Ontario Progressive Conservative finance critic Vic Fedeli says the move by S&P shows the government has a "spending problem."

As a result of the downgrade, says Mr. Fedeli, the province's borrowing costs will rise. The consequence is that interest costs to finance the debt, which are already at $11.4-billion a year, will "now eat into the budget." Ontario's debt is $284-billion.

"It takes money away from services we enjoy," he said, including education and health care as services that could be affected by higher borrowing costs.

PC Leader Patrick Brown issued a statement, adding to the list of services that could be affected by higher borrowing costs. He said it "means less money for long-term-care beds, improving transportation corridors or making crucial investments to lower hydro rates."

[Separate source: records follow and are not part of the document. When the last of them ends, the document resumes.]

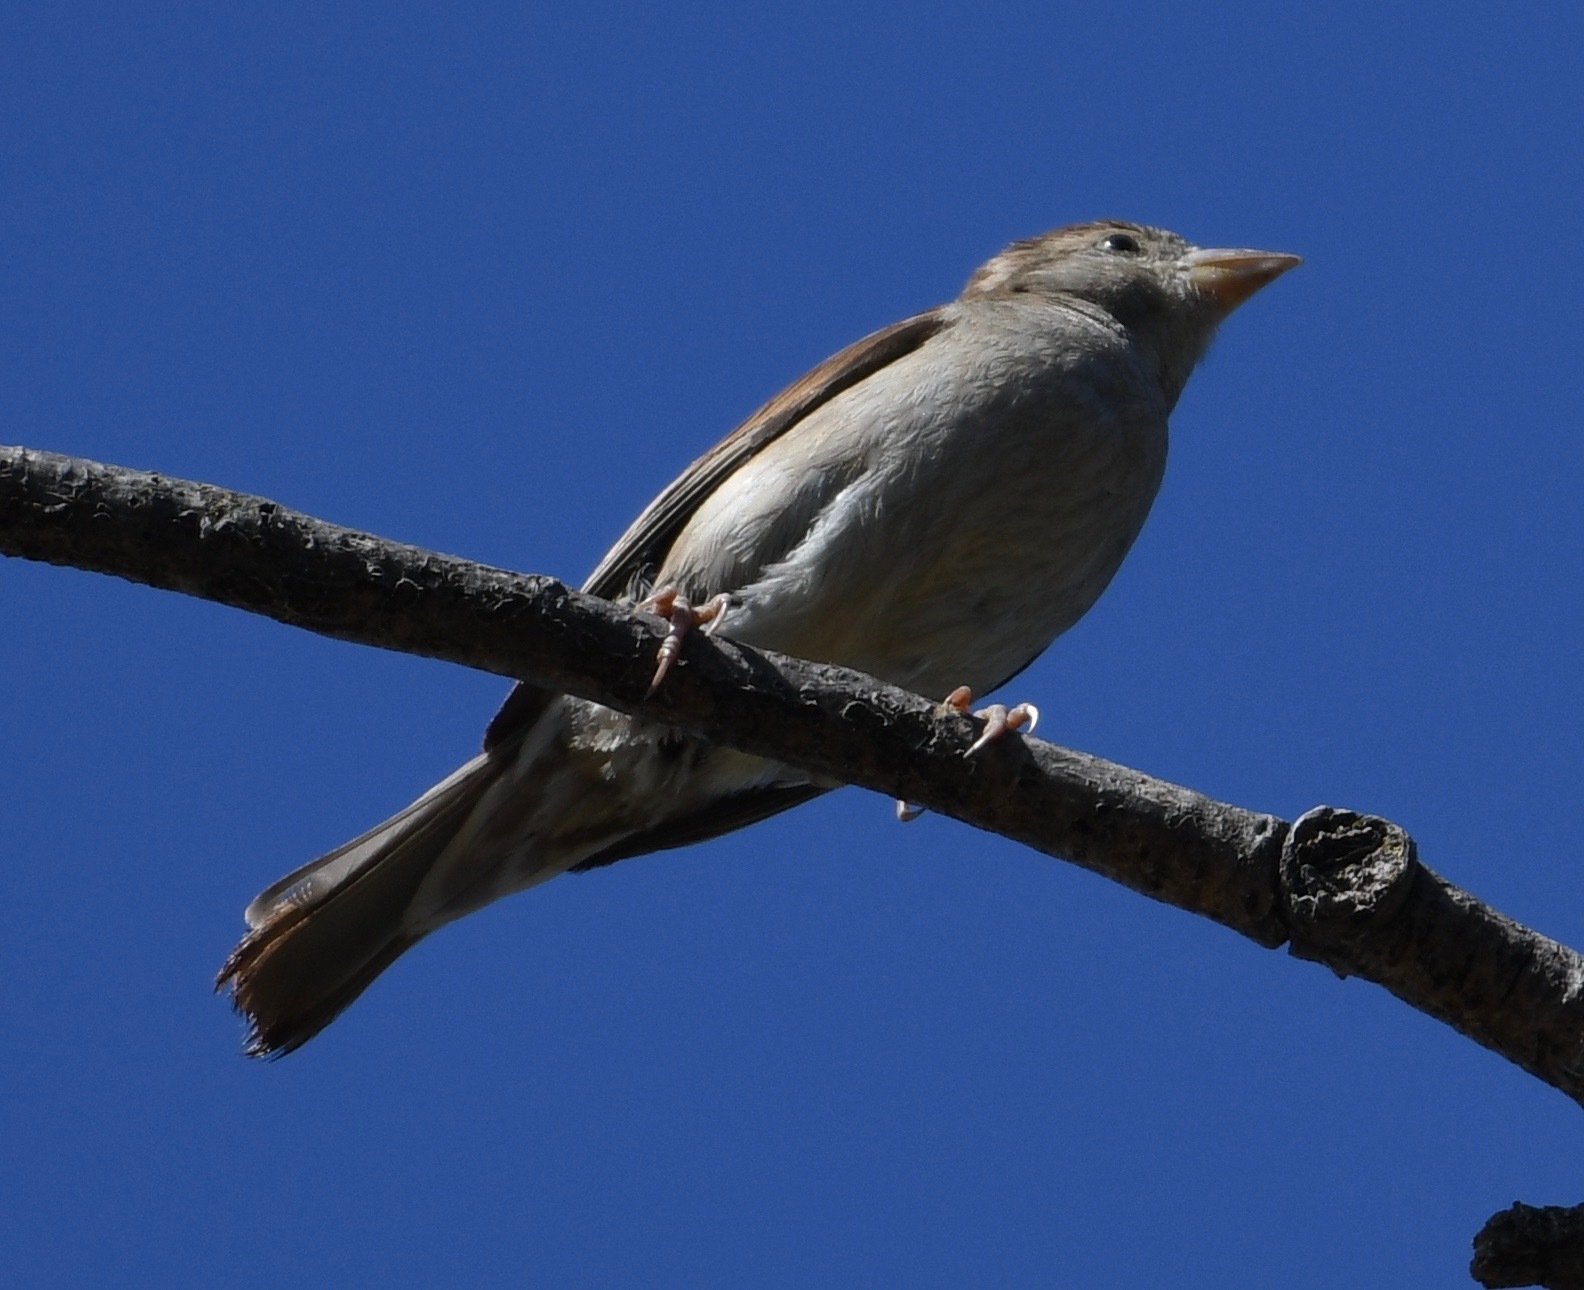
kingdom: Animalia
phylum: Chordata
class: Aves
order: Passeriformes
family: Passeridae
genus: Passer
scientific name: Passer domesticus
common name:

This latest downgrade follows last December's decision by another agency, New York's Fitch Ratings, to lower Ontario's rating to double-A-negative from double-A. At that time, Fitch warned the province may have difficulties balancing its budget by 2018.

But, in its analysis, S&P says that it expects Ontario to "remain on track" to eliminate its deficit by then.

Mr. Porter says Ontario has had some improvement in cutting the deficit, although he described that process as "achingly slow."

"The main message to Ontario is that they have to keep their nose to the grindstone in terms of controlling costs and bringing that deficit down," he said.

In the past year, Mr. Porter says, there has been a significant shift in the fiscal balance. For the first time, he says, the provinces' combined debt is more than that of the federal government.

This is in contrast to the mid-1990s, when the federal government would have had twice the debt levels of the provinces combined, said Mr. Porter. But the federal government is now in much better shape compared with the provinces, which have not seen much improvement.

"Really, when we look at the fiscal issues of this country, we really have to look at the provinces first," he said.